PROVIDED RECORDS →
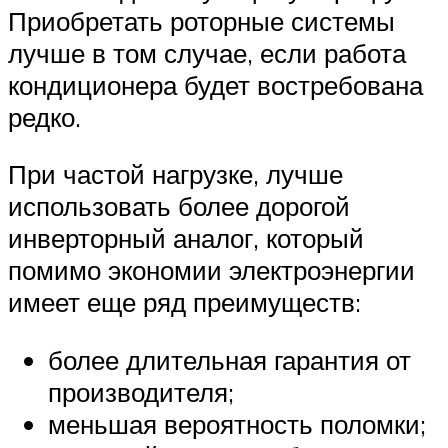
Приобретать роторные системы
лучше в том случае, если работа
кондиционера будет востребована
редко.
При частой нагрузке, лучше
использовать более дорогой
инверторный аналог, который
помимо экономии электроэнергии
имеет еще ряд преимуществ:
более длительная гарантия от
производителя;
меньшая вероятность поломки;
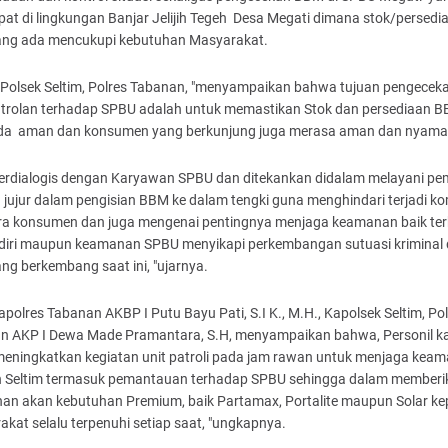
at di lingkungan Banjar Jelijih Tegeh Desa Megati dimana stok/persedi
ng ada mencukupi kebutuhan Masyarakat.
Polsek Seltim, Polres Tabanan, "menyampaikan bahwa tujuan pengecek
trolan terhadap SPBU adalah untuk memastikan Stok dan persediaan 
da aman dan konsumen yang berkunjung juga merasa aman dan nyama
berdialogis dengan Karyawan SPBU dan ditekankan didalam melayani pe
jujur dalam pengisian BBM ke dalam tengki guna menghindari terjadi ko
ara konsumen dan juga mengenai pentingnya menjaga keamanan baik te
endiri maupun keamanan SPBU menyikapi perkembangan sutuasi kriminal
ang berkembang saat ini, "ujarnya.
Kapolres Tabanan AKBP I Putu Bayu Pati, S.I K., M.H., Kapolsek Seltim, Po
n AKP I Dewa Made Pramantara, S.H, menyampaikan bahwa, Personil k
 meningkatkan kegiatan unit patroli pada jam rawan untuk menjaga kea
h Seltim termasuk pemantauan terhadap SPBU sehingga dalam memberi
nan akan kebutuhan Premium, baik Partamax, Portalite maupun Solar k
kat selalu terpenuhi setiap saat, "ungkapnya.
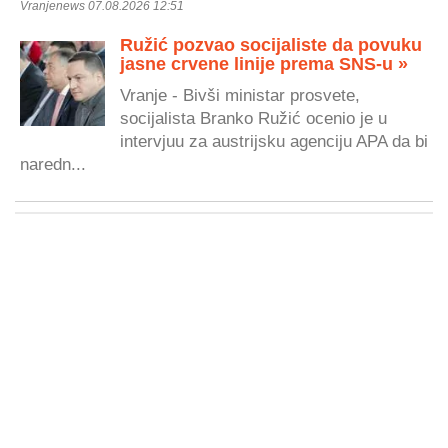
Vranjenews 07.08.2026 12:51
Ružić pozvao socijaliste da povuku
jasne crvene linije prema SNS-u »
Vranje - Bivši ministar prosvete,
socijalista Branko Ružić ocenio je u
intervjuu za austrijsku agenciju APA da bi
naredn...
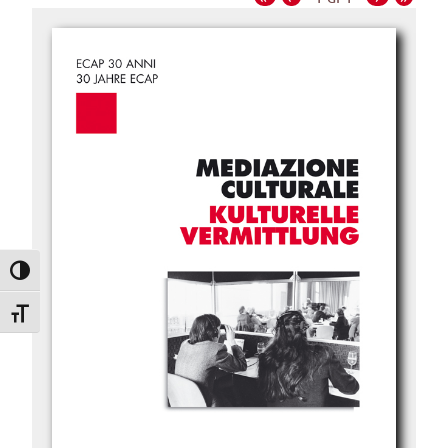
Attiva/disattiva alto contrasto
Attiva/disattiva dimensione testo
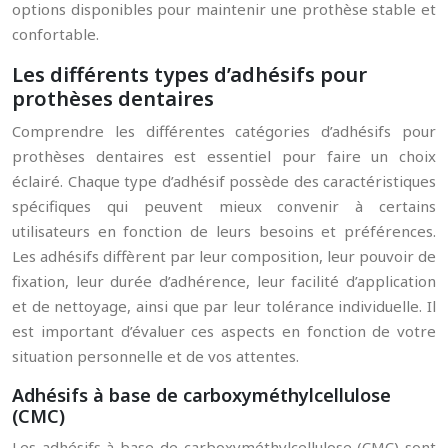
options disponibles pour maintenir une prothèse stable et
confortable.
Les différents types d’adhésifs pour
prothèses dentaires
Comprendre les différentes catégories d’adhésifs pour
prothèses dentaires est essentiel pour faire un choix
éclairé. Chaque type d’adhésif possède des caractéristiques
spécifiques qui peuvent mieux convenir à certains
utilisateurs en fonction de leurs besoins et préférences.
Les adhésifs diffèrent par leur composition, leur pouvoir de
fixation, leur durée d’adhérence, leur facilité d’application
et de nettoyage, ainsi que par leur tolérance individuelle. Il
est important d’évaluer ces aspects en fonction de votre
situation personnelle et de vos attentes.
Adhésifs à base de carboxyméthylcellulose
(CMC)
Les adhésifs à base de carboxyméthylcellulose (CMC) sont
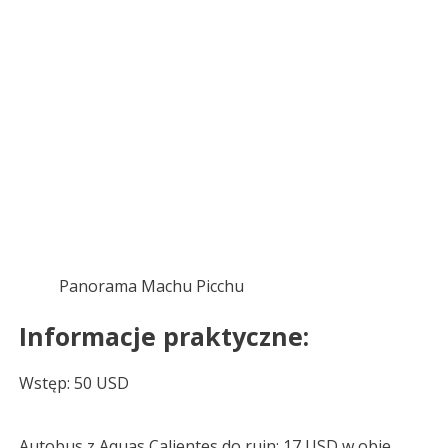
Panorama Machu Picchu
Informacje praktyczne:
Wstęp: 50 USD
Autobus z Aquas Calientes do ruin: 17 USD w obie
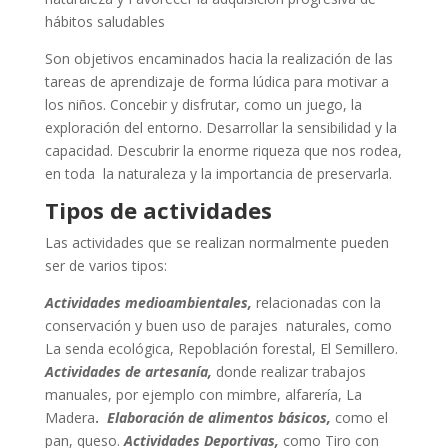
hábitos saludables
Son objetivos encaminados hacia la realización de las
tareas de aprendizaje de forma lúdica para motivar a
los niños. Concebir y disfrutar, como un juego, la
exploración del entorno. Desarrollar la sensibilidad y la
capacidad. Descubrir la enorme riqueza que nos rodea,
en toda la naturaleza y la importancia de preservarla.
Tipos de actividades
Las actividades que se realizan normalmente pueden
ser de varios tipos:
Actividades medioambientales,
relacionadas con la
conservación y buen uso de parajes naturales, como
La senda ecológica, Repoblación forestal, El Semillero.
Actividades de artesanía,
donde realizar trabajos
manuales, por ejemplo con mimbre, alfarería, La
Madera
.
Elaboración de alimentos básicos,
como el
pan, queso.
Actividades Deportivas,
como Tiro con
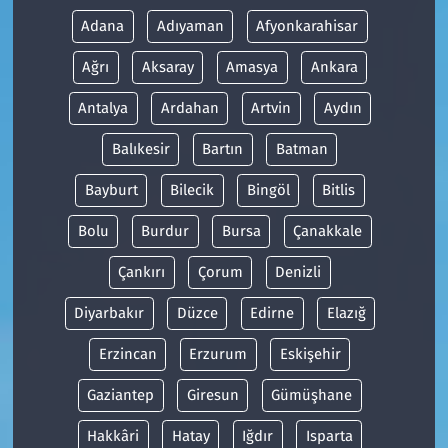
Adana
Adıyaman
Afyonkarahisar
Ağrı
Aksaray
Amasya
Ankara
Antalya
Ardahan
Artvin
Aydın
Balıkesir
Bartın
Batman
Bayburt
Bilecik
Bingöl
Bitlis
Bolu
Burdur
Bursa
Çanakkale
Çankırı
Çorum
Denizli
Diyarbakır
Düzce
Edirne
Elazığ
Erzincan
Erzurum
Eskişehir
Gaziantep
Giresun
Gümüşhane
Hakkâri
Hatay
Iğdır
Isparta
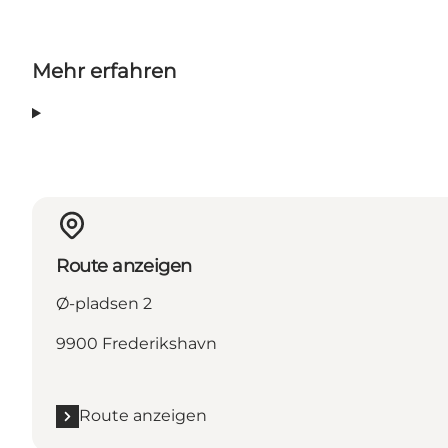
Mehr erfahren
Route anzeigen
Ø-pladsen 2
9900 Frederikshavn
Route anzeigen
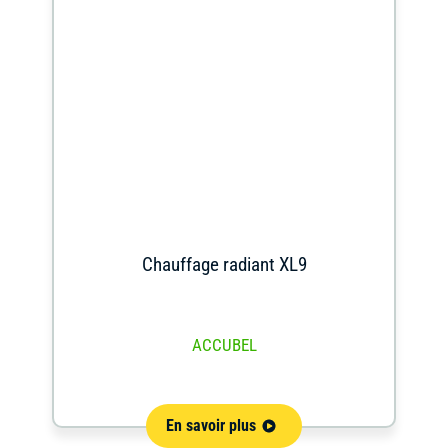
Chauffage radiant XL9
ACCUBEL
En savoir plus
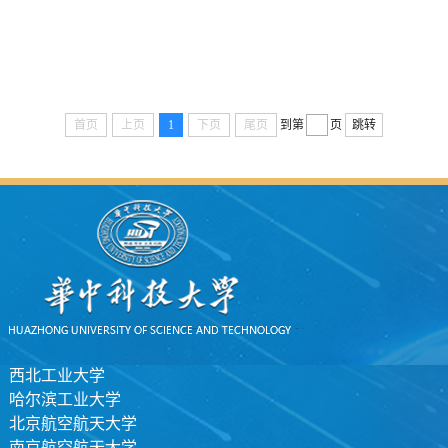
首页
上页
1
下页
尾页
到第
页
跳转
西北工业大学
哈尔滨工业大学
北京航空航天大学
南京航空航天大学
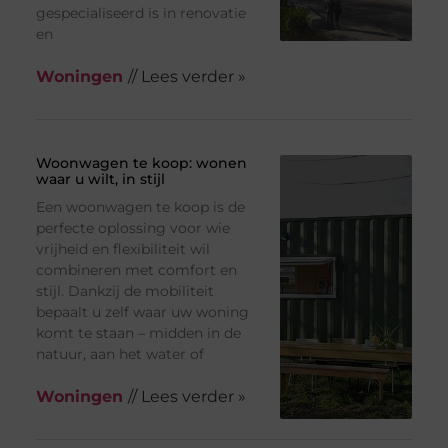
gespecialiseerd is in renovatie
en
Woningen
// Lees verder »
Woonwagen te koop: wonen
waar u wilt, in stijl
Een woonwagen te koop is de
perfecte oplossing voor wie
vrijheid en flexibiliteit wil
combineren met comfort en
stijl. Dankzij de mobiliteit
bepaalt u zelf waar uw woning
komt te staan – midden in de
natuur, aan het water of
Woningen
// Lees verder »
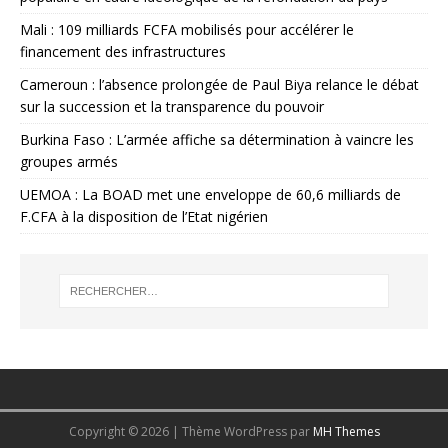
Mali : 109 milliards FCFA mobilisés pour accélérer le
financement des infrastructures
Cameroun : l’absence prolongée de Paul Biya relance le débat
sur la succession et la transparence du pouvoir
Burkina Faso : L’armée affiche sa détermination à vaincre les
groupes armés
UEMOA : La BOAD met une enveloppe de 60,6 milliards de
F.CFA à la disposition de l’Etat nigérien
Copyright © 2026 | Thème WordPress par
MH Themes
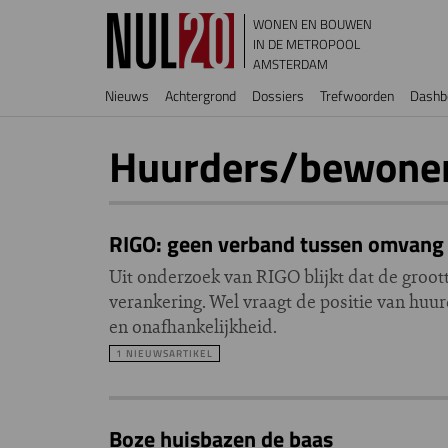
Overslaan en naar de inhoud gaan
WONEN EN BOUWEN
IN DE METROPOOL
AMSTERDAM
Hoofdnavigatie
Nieuws
Achtergrond
Dossiers
Trefwoorden
Dashb
Huurders/bewoner
RIGO: geen verband tussen omvang 
Uit onderzoek van RIGO blijkt dat de groot
verankering. Wel vraagt de positie van huur
en onafhankelijkheid.
1 NIEUWSARTIKEL
Boze huisbazen de baas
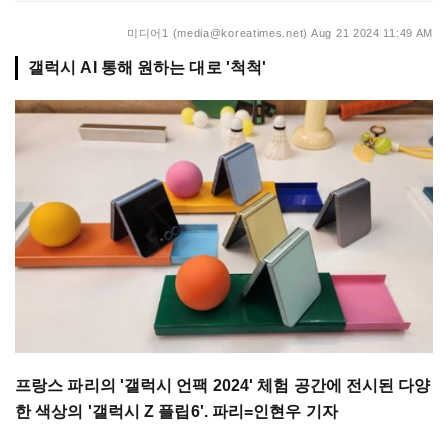
미디어1 (media@koreatimes.net)
Aug 21 2024 11:49 AM
갤럭시 AI 통해 원하는 대로 '척척'
프랑스 파리의 '갤럭시 언팩 2024' 체험 공간에 전시된 다양
한 색상의 '갤럭시 Z 플립6'. 파리=인현우 기자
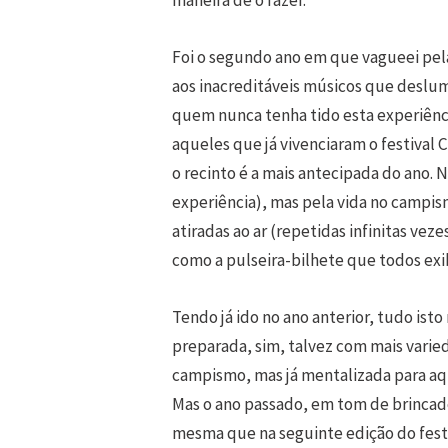
maneira de o fazer.
Foi o segundo ano em que vagueei pelas
aos inacreditáveis músicos que deslum
quem nunca tenha tido esta experiência
aqueles que já vivenciaram o festival 
o recinto é a mais antecipada do ano. N
experiência), mas pela vida no campism
atiradas ao ar (repetidas infinitas vez
como a pulseira-bilhete que todos ex
Tendo já ido no ano anterior, tudo ist
preparada, sim, talvez com mais varie
campismo, mas já mentalizada para aqu
Mas o ano passado, em tom de brincad
mesma que na seguinte edição do festiv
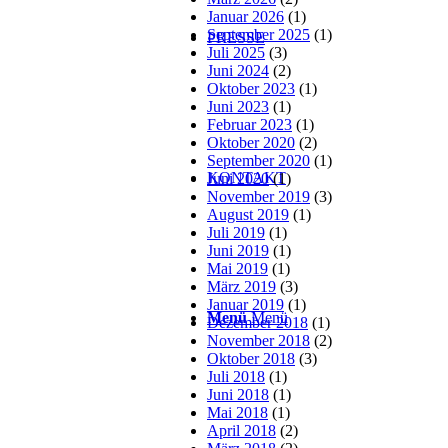
Januar 2026
(1)
September 2025
(1)
PRESSE
Juli 2025
(3)
Juni 2024
(2)
Oktober 2023
(1)
Juni 2023
(1)
Februar 2023
(1)
Oktober 2020
(2)
September 2020
(1)
KONTAKT
Juni 2020
(1)
November 2019
(3)
August 2019
(1)
Juli 2019
(1)
Juni 2019
(1)
Mai 2019
(1)
März 2019
(3)
Januar 2019
(1)
Menü
Menü
Dezember 2018
(1)
November 2018
(2)
Oktober 2018
(3)
Juli 2018
(1)
Juni 2018
(1)
Mai 2018
(1)
April 2018
(2)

AIM OF THE EXERCISE →
Rewrite all of the material above with every occurrence of "Menü" swapped for "Menu", changing nothing else. Leave the pictures out of your answer.

RESULT BELOW →
Приобретать роторные системы
лучше в том случае, если работа
кондиционера будет востребована
редко.
При частой нагрузке, лучше
использовать более дорогой
инверторный аналог, который
помимо экономии электроэнергии
имеет еще ряд преимуществ:
более длительная гарантия от
производителя;
меньшая вероятность поломки;
at di lingkungan Banjar Jelijih Tegeh Desa Megati dimana stok/persedi
ng ada mencukupi kebutuhan Masyarakat.
Polsek Seltim, Polres Tabanan, "menyampaikan bahwa tujuan pengecek
trolan terhadap SPBU adalah untuk memastikan Stok dan persediaan 
da aman dan konsumen yang berkunjung juga merasa aman dan nyama
berdialogis dengan Karyawan SPBU dan ditekankan didalam melayani pe
jujur dalam pengisian BBM ke dalam tengki guna menghindari terjadi ko
ara konsumen dan juga mengenai pentingnya menjaga keamanan baik te
endiri maupun keamanan SPBU menyikapi perkembangan sutuasi kriminal
ang berkembang saat ini, "ujarnya.
Kapolres Tabanan AKBP I Putu Bayu Pati, S.I K., M.H., Kapolsek Seltim, Po
n AKP I Dewa Made Pramantara, S.H, menyampaikan bahwa, Personil k
 meningkatkan kegiatan unit patroli pada jam rawan untuk menjaga kea
h Seltim termasuk pemantauan terhadap SPBU sehingga dalam memberi
nan akan kebutuhan Premium, baik Partamax, Portalite maupun Solar k
kat selalu terpenuhi setiap saat, "ungkapnya.
Vranjenews 07.08.2026 12:51
Ružić pozvao socijaliste da povuku
jasne crvene linije prema SNS-u »
Vranje - Bivši ministar prosvete,
socijalista Branko Ružić ocenio je u
intervjuu za austrijsku agenciju APA da bi
naredn...
Attiva/disattiva alto contrasto
Attiva/disattiva dimensione testo
options disponibles pour maintenir une prothèse stable et
confortable.
Les différents types d’adhésifs pour
prothèses dentaires
Comprendre les différentes catégories d’adhésifs pour
prothèses dentaires est essentiel pour faire un choix
éclairé. Chaque type d’adhésif possède des caractéristiques
spécifiques qui peuvent mieux convenir à certains
utilisateurs en fonction de leurs besoins et préférences.
Les adhésifs diffèrent par leur composition, leur pouvoir de
fixation, leur durée d’adhérence, leur facilité d’application
et de nettoyage, ainsi que par leur tolérance individuelle. Il
est important d’évaluer ces aspects en fonction de votre
situation personnelle et de vos attentes.
Adhésifs à base de carboxyméthylcellulose
(CMC)
Les adhésifs à base de carboxyméthylcellulose (CMC) sont
Panorama Machu Picchu
Informacje praktyczne:
Wstęp: 50 USD
Autobus z Aquas Calientes do ruin: 17 USD w obie
hábitos saludables
Son objetivos encaminados hacia la realización de las
tareas de aprendizaje de forma lúdica para motivar a
los niños. Concebir y disfrutar, como un juego, la
exploración del entorno. Desarrollar la sensibilidad y la
capacidad. Descubrir la enorme riqueza que nos rodea,
en toda la naturaleza y la importancia de preservarla.
Tipos de actividades
Las actividades que se realizan normalmente pueden
ser de varios tipos:
Actividades medioambientales,
relacionadas con la
conservación y buen uso de parajes naturales, como
La senda ecológica, Repoblación forestal, El Semillero.
Actividades de artesanía,
donde realizar trabajos
manuales, por ejemplo con mimbre, alfarería, La
Madera
.
Elaboración de alimentos básicos,
como el
pan, queso.
Actividades Deportivas,
como Tiro con
Adana
Adıyaman
Afyonkarahisar
Ağrı
Aksaray
Amasya
Ankara
Antalya
Ardahan
Artvin
Aydın
Balıkesir
Bartın
Batman
Bayburt
Bilecik
Bingöl
Bitlis
Bolu
Burdur
Bursa
Çanakkale
Çankırı
Çorum
Denizli
Diyarbakır
Düzce
Edirne
Elazığ
Erzincan
Erzurum
Eskişehir
Gaziantep
Giresun
Gümüşhane
Hakkâri
Hatay
Iğdır
Isparta
Mehr erfahren
Route anzeigen
Ø-pladsen 2
9900 Frederikshavn
Route anzeigen
Chauffage radiant XL9
ACCUBEL
En savoir plus
首页
上页
1
下页
尾页
到第
页
跳转
西北工业大学
哈尔滨工业大学
北京航空航天大学
南京航空航天大学
gespecialiseerd is in renovatie
en
Woningen
// Lees verder »
Woonwagen te koop: wonen
waar u wilt, in stijl
Een woonwagen te koop is de
perfecte oplossing voor wie
vrijheid en flexibiliteit wil
combineren met comfort en
stijl. Dankzij de mobiliteit
bepaalt u zelf waar uw woning
komt te staan – midden in de
natuur, aan het water of
Woningen
// Lees verder »
Mali : 109 milliards FCFA mobilisés pour accélérer le
financement des infrastructures
Cameroun : l’absence prolongée de Paul Biya relance le débat
sur la succession et la transparence du pouvoir
Burkina Faso : L’armée affiche sa détermination à vaincre les
groupes armés
UEMOA : La BOAD met une enveloppe de 60,6 milliards de
F.CFA à la disposition de l’Etat nigérien
Copyright © 2026 | Thème WordPress par
MH Themes
Overslaan en naar de inhoud gaan
WONEN EN BOUWEN
IN DE METROPOOL
AMSTERDAM
Hoofdnavigatie
Nieuws
Achtergrond
Dossiers
Trefwoorden
Dashb
Huurders/bewoner
RIGO: geen verband tussen omvang 
Uit onderzoek van RIGO blijkt dat de groot
verankering. Wel vraagt de positie van huur
en onafhankelijkheid.
1 NIEUWSARTIKEL
Boze huisbazen de baas
미디어1 (media@koreatimes.net)
Aug 21 2024 11:49 AM
갤럭시 AI 통해 원하는 대로 '척척'
프랑스 파리의 '갤럭시 언팩 2024' 체험 공간에 전시된 다양
한 색상의 '갤럭시 Z 플립6'. 파리=인현우 기자
maneira de o fazer.
Foi o segundo ano em que vagueei pelas
aos inacreditáveis músicos que deslum
quem nunca tenha tido esta experiência
aqueles que já vivenciaram o festival 
o recinto é a mais antecipada do ano. N
experiência), mas pela vida no campism
atiradas ao ar (repetidas infinitas vez
como a pulseira-bilhete que todos ex
Tendo já ido no ano anterior, tudo ist
preparada, sim, talvez com mais varie
campismo, mas já mentalizada para aqu
Mas o ano passado, em tom de brincad
mesma que na seguinte edição do festiv
Januar 2026
(1)
September 2025
(1)
PRESSE
Juli 2025
(3)
Juni 2024
(2)
Oktober 2023
(1)
Juni 2023
(1)
Februar 2023
(1)
Oktober 2020
(2)
September 2020
(1)
KONTAKT
Juni 2020
(1)
November 2019
(3)
August 2019
(1)
Juli 2019
(1)
Juni 2019
(1)
Mai 2019
(1)
März 2019
(3)
Januar 2019
(1)
Menu
Menu
Dezember 2018
(1)
November 2018
(2)
Oktober 2018
(3)
Juli 2018
(1)
Juni 2018
(1)
Mai 2018
(1)
April 2018
(2)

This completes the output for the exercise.